I cannot even tell you how badly this challenge went! It makes me giggle just to think about it. Although last night, I was majorly peeved! 🙂
So last night, I definitely had some hunger prior to ordering. The other family members hadn’t eaten dinner yet, which I was thought was weird, because three of us had had lunch around 1pm and it was now 9pm. I guess different strokes? I had eaten dinner, but had arranged my hunger to leave some room.
First up was an AMAZING drink! Too sweet for me though, so I dumped a lot of water in it, and then it was perfect. Pomegranate Limeade! *The Lily-of-the-Valley are from my parents’ yard!
The other family members ordered dinner. I just wanted pie, but I knew my family would have pie AFTER the dinner. I didn’t want to just sit there and not eat while the other family members did. At the time, this seemed IMPOSSIBLE!
So, I had a cup of chicken noodle soup. At the end of the soup, I was totally done. No. Hunger. At. All.
But, I ordered pie. I had been waiting all night for this pie. It was custard cream pie. *My favorite*
In the meantime, while waiting for the pie, I was starting to get very irritated by my family. They weren’t doing anything out of the ordinary. I think all this internal struggle about whether I was hungry or not hungry, whether I was ordering food or not ordering food also caused some anxiety.
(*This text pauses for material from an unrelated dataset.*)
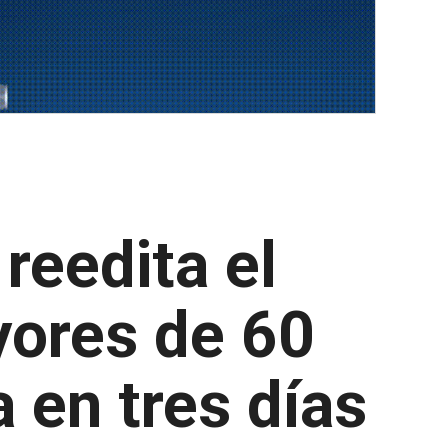
reedita el
yores de 60
a en tres días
When the pie arrived, I inhaled it. I didn’t smell the aroma, feel the textures, or anything remotely related to being mindful.
It. Was. Just. Gone.
I felt horrible afterwards. Physically. Tight. Full. Uncomfortable. Disappointed that I didn’t really savor the whole pie situation. Anxious about Food. Irritated in general.
What did I learn?
Enjoy the people & the conversation. Don’t make food an event. Use my senses to fully enjoy what I have in my meal and in my life.
Challenge myself to sit with my feelings of not having food while my parents are eating.
What did I do right?
I ate dinner beforehand because I was physically hungry for it. I didn’t order another meal. I left at 10pm because I had to go to work the next day. (My other family members have different work schedules.) I didn’t beat myself up about the whole situation.
What would you have done in my situation? How would you have handled things?